The Associated Press reports the votes still aren't there for a bridge-loan package for GM and Chrysler, which Ford would also be eligible for. The current package includes the same batch of bullet points that have been circulating since the Big Three CEOs paid a visit to Washington in their most fuel-efficient vehicles. The latest talking points include the nomination of a "car czar" to oversee the loans; a March 31, 2009 deadline to produce a workable business plan including major cuts from management and labor; a one-time, one-month extension on that deadline if progress is shown; and a reduction in the pricetag to $14 billion, from $15 billion.
The money would come from a fund which was set up to help Detroit transition into a fleet of more fuel-efficient cars.
Republican Senators, the AP reports, haven't been included in the drafting of the bill and are gaining converts to help them filibuster the bill, which could come up for a vote later this evening in the House of Representatives.
In current form, the bill also includes bailouts for mass transit systems that bet on badly structured investments--and it also includes an unrelated pay raise for federal judges. It also includes provisions that could force automakers to conform to state greenhouse-gas limits that are being battled over in court.

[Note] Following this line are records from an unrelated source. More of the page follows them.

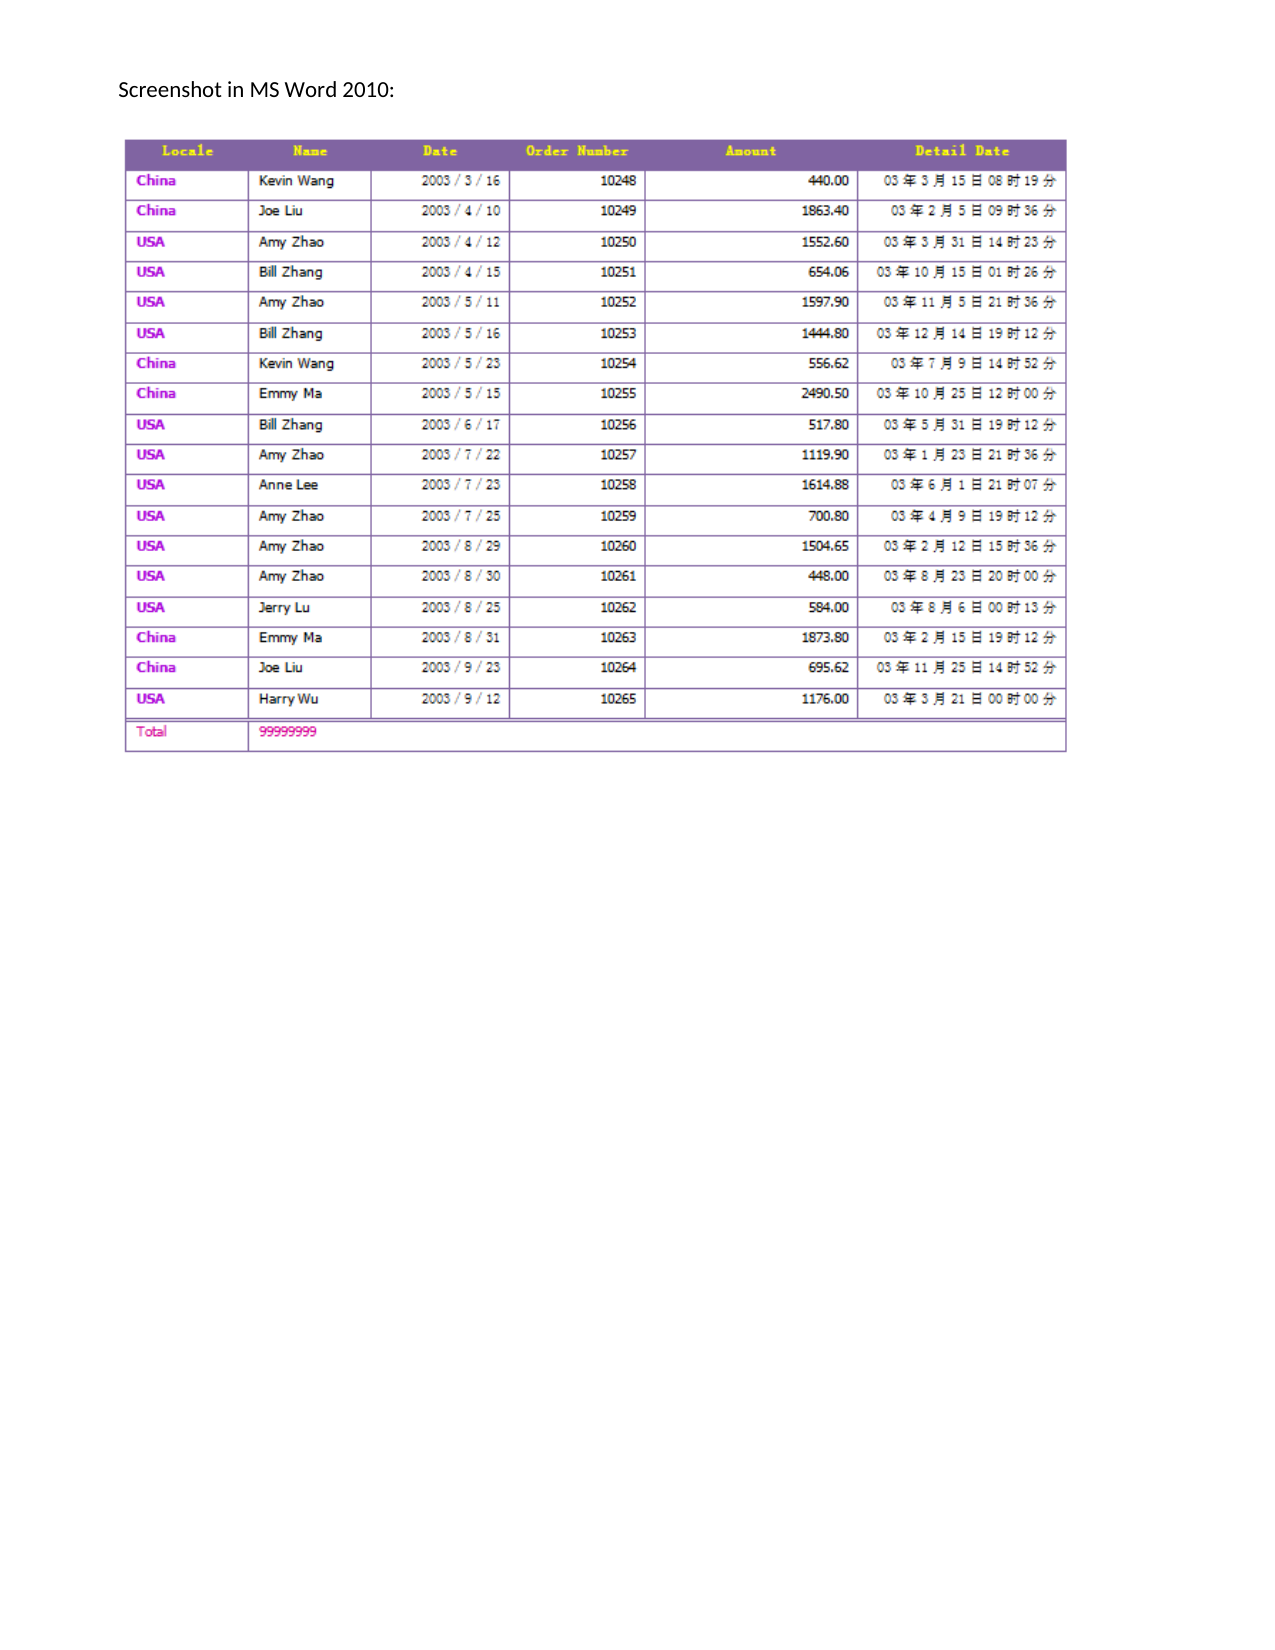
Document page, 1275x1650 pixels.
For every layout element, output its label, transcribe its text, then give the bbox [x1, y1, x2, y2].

text Screenshot in MS Word 2010: [118, 75, 1157, 103]
picture [118, 128, 1094, 768]
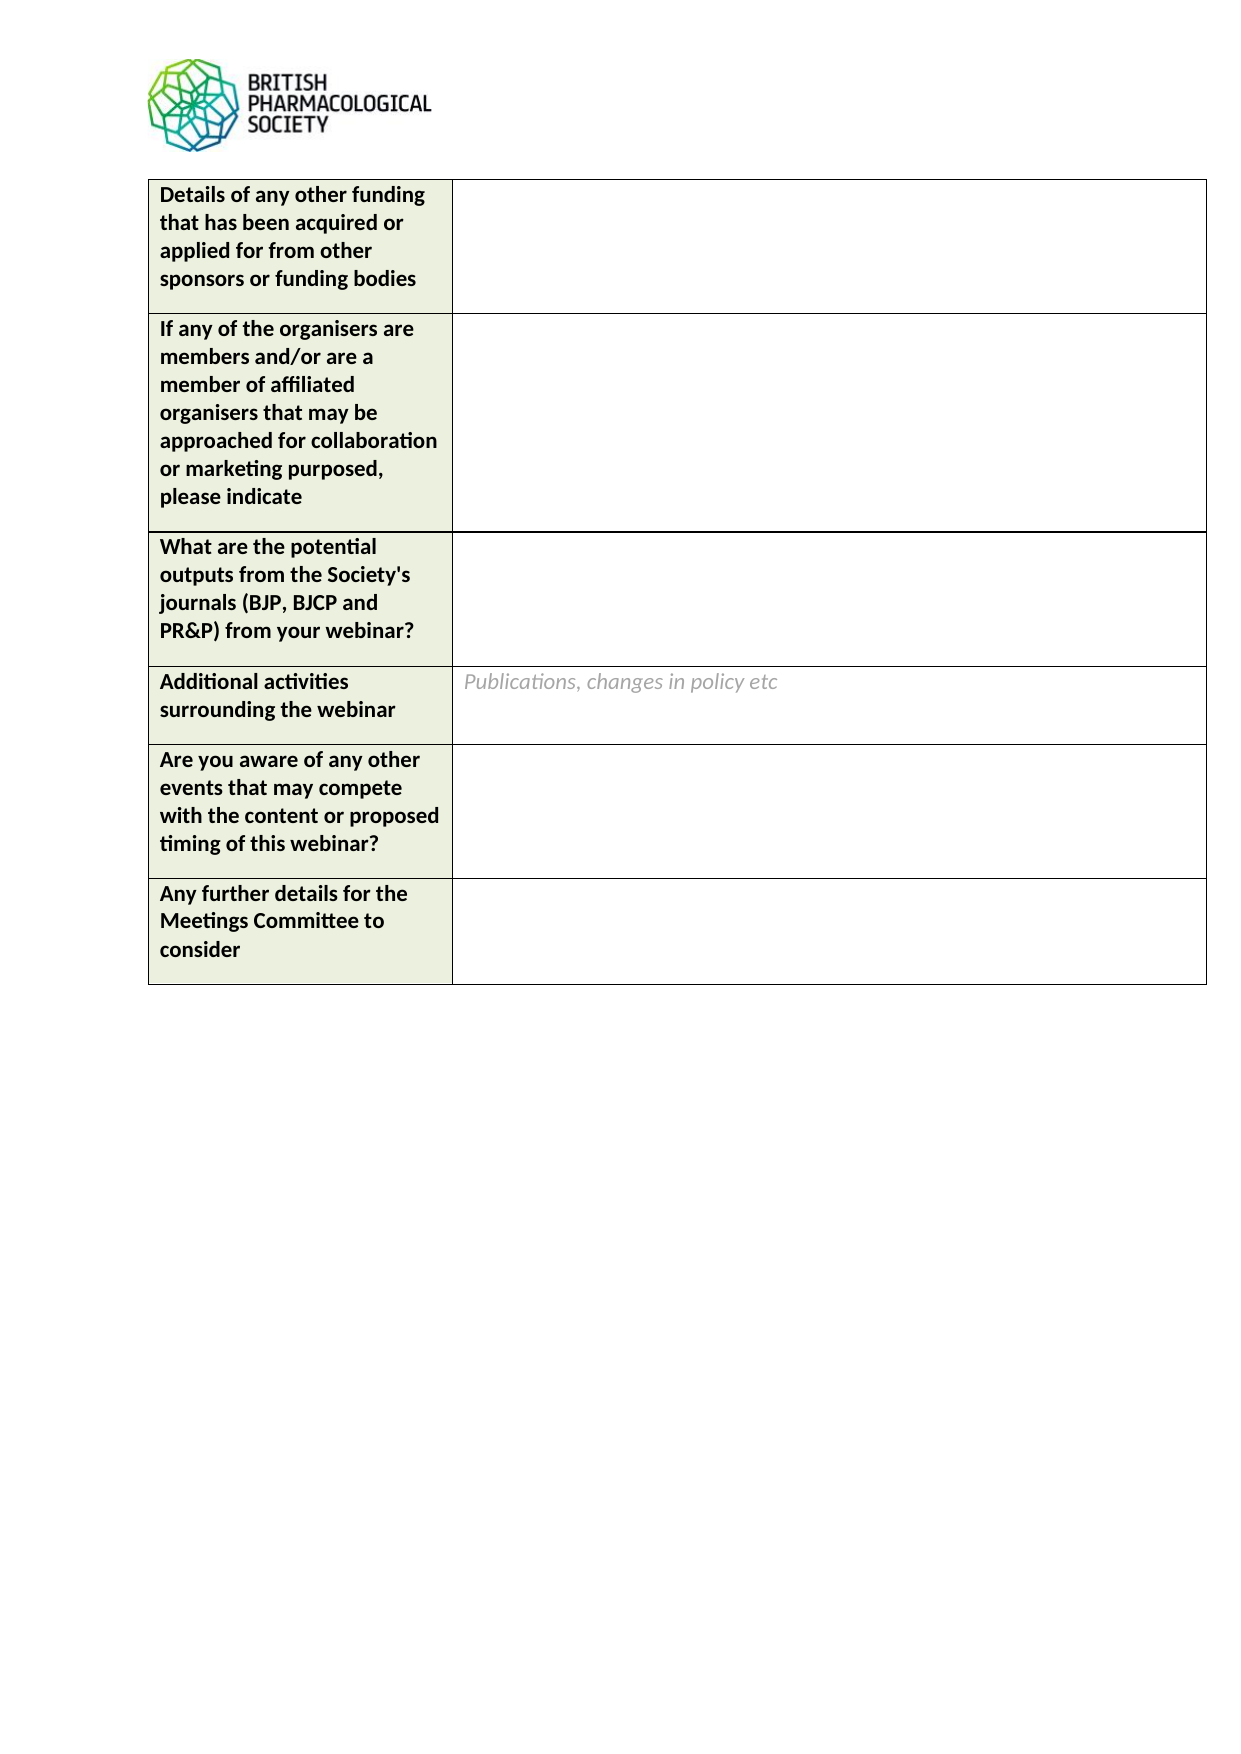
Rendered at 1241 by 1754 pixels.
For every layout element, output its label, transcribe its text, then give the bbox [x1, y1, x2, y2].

table_cell Any further details for the Meetings Committee to consider [149, 879, 452, 983]
table_cell What are the potential outputs from the Society's journals (BJP, BJCP and PR&P) from your webinar? [149, 533, 452, 666]
table_cell [453, 314, 1206, 531]
table_cell [453, 879, 1206, 983]
table_cell [453, 745, 1206, 878]
table_cell Details of any other funding that has been acquired or applied for from other sponsors or funding bodies [149, 180, 452, 313]
table_cell Publications, changes in policy etc [453, 667, 1206, 744]
table_cell If any of the organisers are members and/or are a member of affiliated organisers that may be approached for collaboration or marketing purposed, please indicate [149, 314, 452, 531]
table_cell [453, 533, 1206, 666]
table_cell Are you aware of any other events that may compete with the content or proposed timing of this webinar? [149, 745, 452, 878]
table_cell Additional activities surrounding the webinar [149, 667, 452, 744]
picture [147, 59, 432, 152]
table_cell [453, 180, 1206, 313]
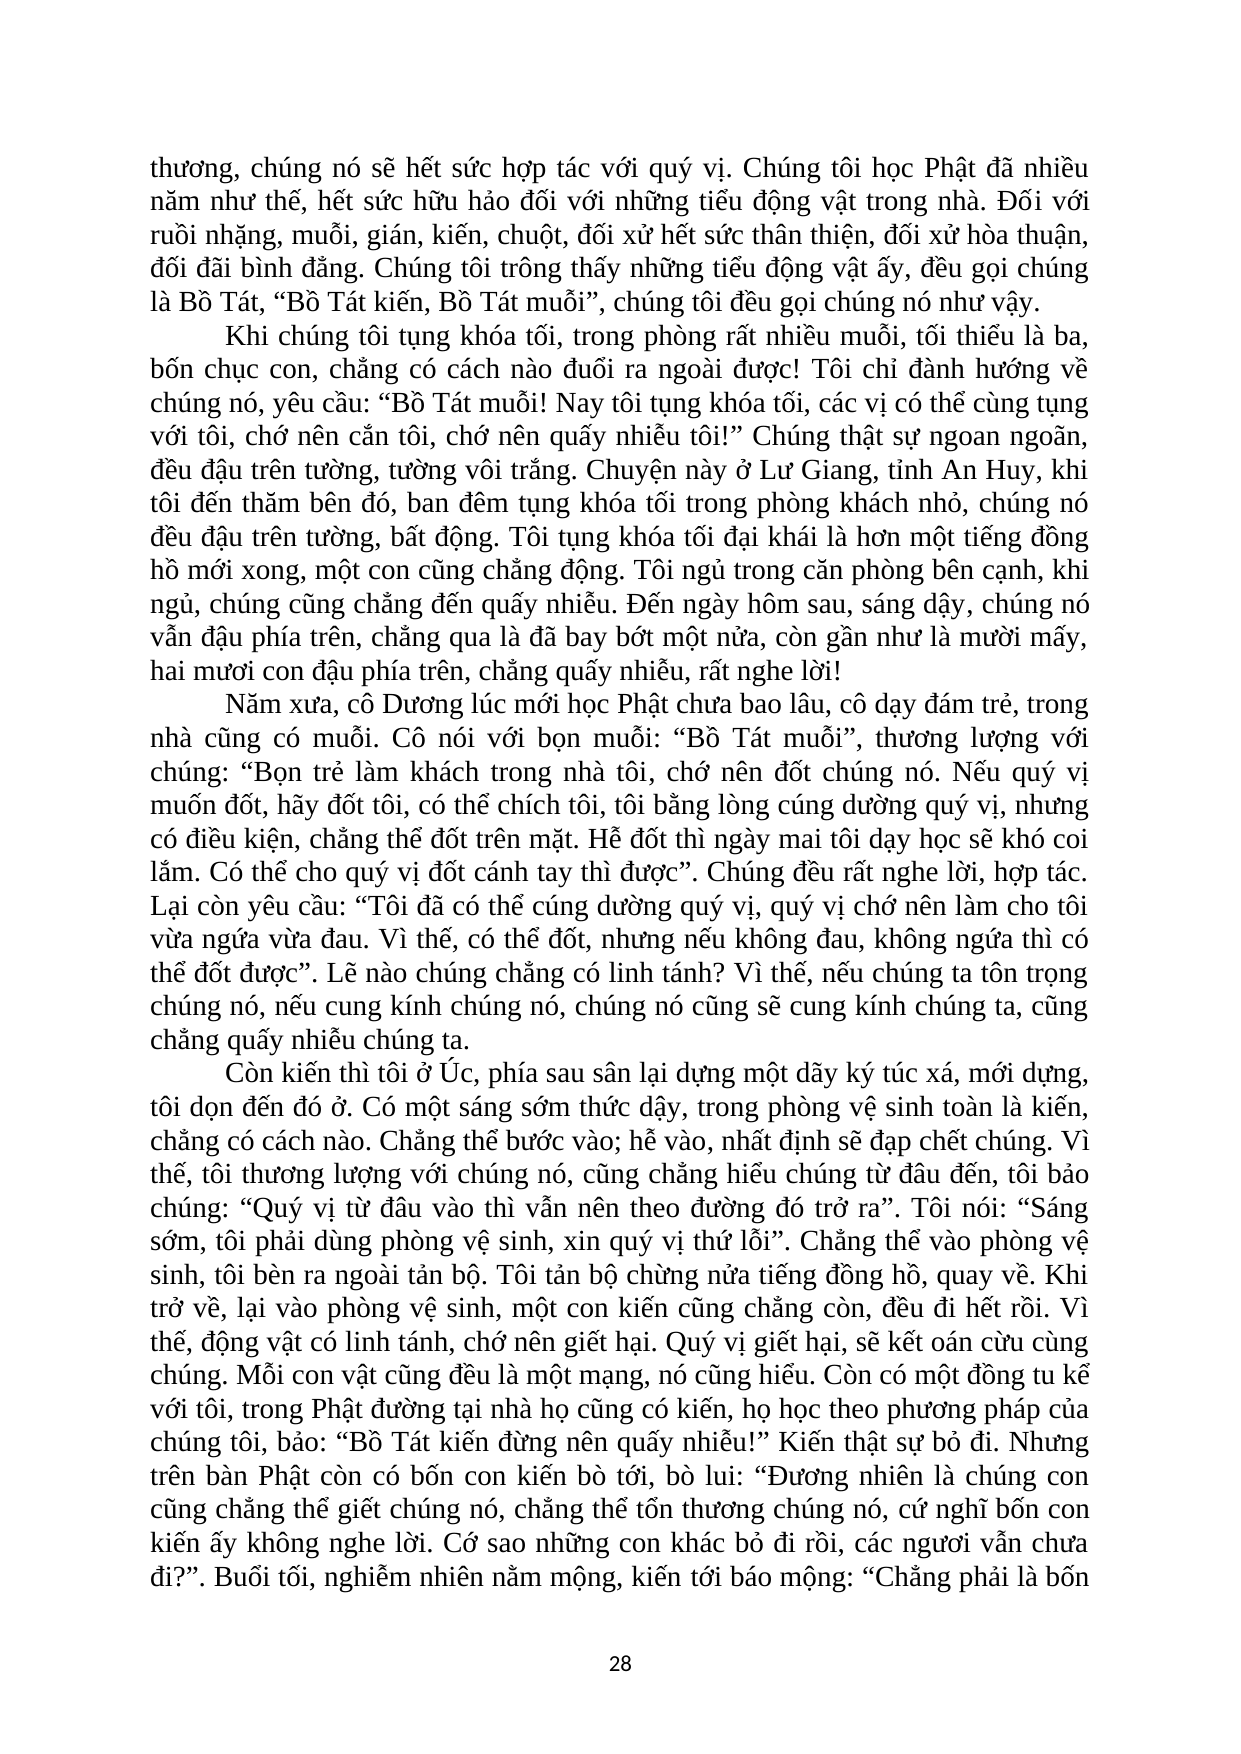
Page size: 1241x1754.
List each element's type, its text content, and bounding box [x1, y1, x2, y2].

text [150, 150, 1090, 318]
text Khi chúng tôi tụng khóa tối, trong phòng rất nhiều muỗi, tối thiểu là ba, bốn chục con, chẳng có cách nào đuổi ra ngoài được! Tôi chỉ đành hướng về chúng nó, yêu cầu: “Bồ Tát muỗi! Nay tôi tụng khóa tối, các vị có thể cùng tụng với tôi, chớ nên cắn tôi, chớ nên quấy nhiễu tôi!” Chúng thật sự ngoan ngoãn, đều đậu trên tường, tường vôi trắng. Chuyện này ở Lư Giang, tỉnh An Huy, khi tôi đến thăm bên đó, ban đêm tụng khóa tối trong phòng khách nhỏ, chúng nó đều đậu trên tường, bất động. Tôi tụng khóa tối đại khái là hơn một tiếng đồng hồ mới xong, một con cũng chẳng động. Tôi ngủ trong căn phòng bên cạnh, khi ngủ, chúng cũng chẳng đến quấy nhiễu. Đến ngày hôm sau, sáng dậy, chúng nó vẫn đậu phía trên, chẳng qua là đã bay bớt một nửa, còn gần như là mười mấy, hai mươi con đậu phía trên, chẳng quấy nhiễu, rất nghe lời! [150, 318, 1090, 687]
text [150, 1056, 1090, 1592]
text Năm xưa, cô Dương lúc mới học Phật chưa bao lâu, cô dạy đám trẻ, trong nhà cũng có muỗi. Cô nói với bọn muỗi: “Bồ Tát muỗi”, thương lượng với chúng: “Bọn trẻ làm khách trong nhà tôi, chớ nên đốt chúng nó. Nếu quý vị muốn đốt, hãy đốt tôi, có thể chích tôi, tôi bằng lòng cúng dường quý vị, nhưng có điều kiện, chẳng thể đốt trên mặt. Hễ đốt thì ngày mai tôi dạy học sẽ khó coi lắm. Có thể cho quý vị đốt cánh tay thì được”. Chúng đều rất nghe lời, hợp tác. Lại còn yêu cầu: “Tôi đã có thể cúng dường quý vị, quý vị chớ nên làm cho tôi vừa ngứa vừa đau. Vì thế, có thể đốt, nhưng nếu không đau, không ngứa thì có thể đốt được”. Lẽ nào chúng chẳng có linh tánh? Vì thế, nếu chúng ta tôn trọng chúng nó, nếu cung kính chúng nó, chúng nó cũng sẽ cung kính chúng ta, cũng chẳng quấy nhiễu chúng ta. [150, 687, 1090, 1056]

Meanwhile, House Republicans are trying to float a bill that would simply insure private investments in the auto companies, not pump taxpayer dollars into them.
If the current bill passes the House, it could come up for a Senate vote later this week--but the AP notes that the House is reluctant to vote until it's certain the Senate will pass the bill.
UPDATE: The bill passed the House last night 237-170. A Senate vote is still pending.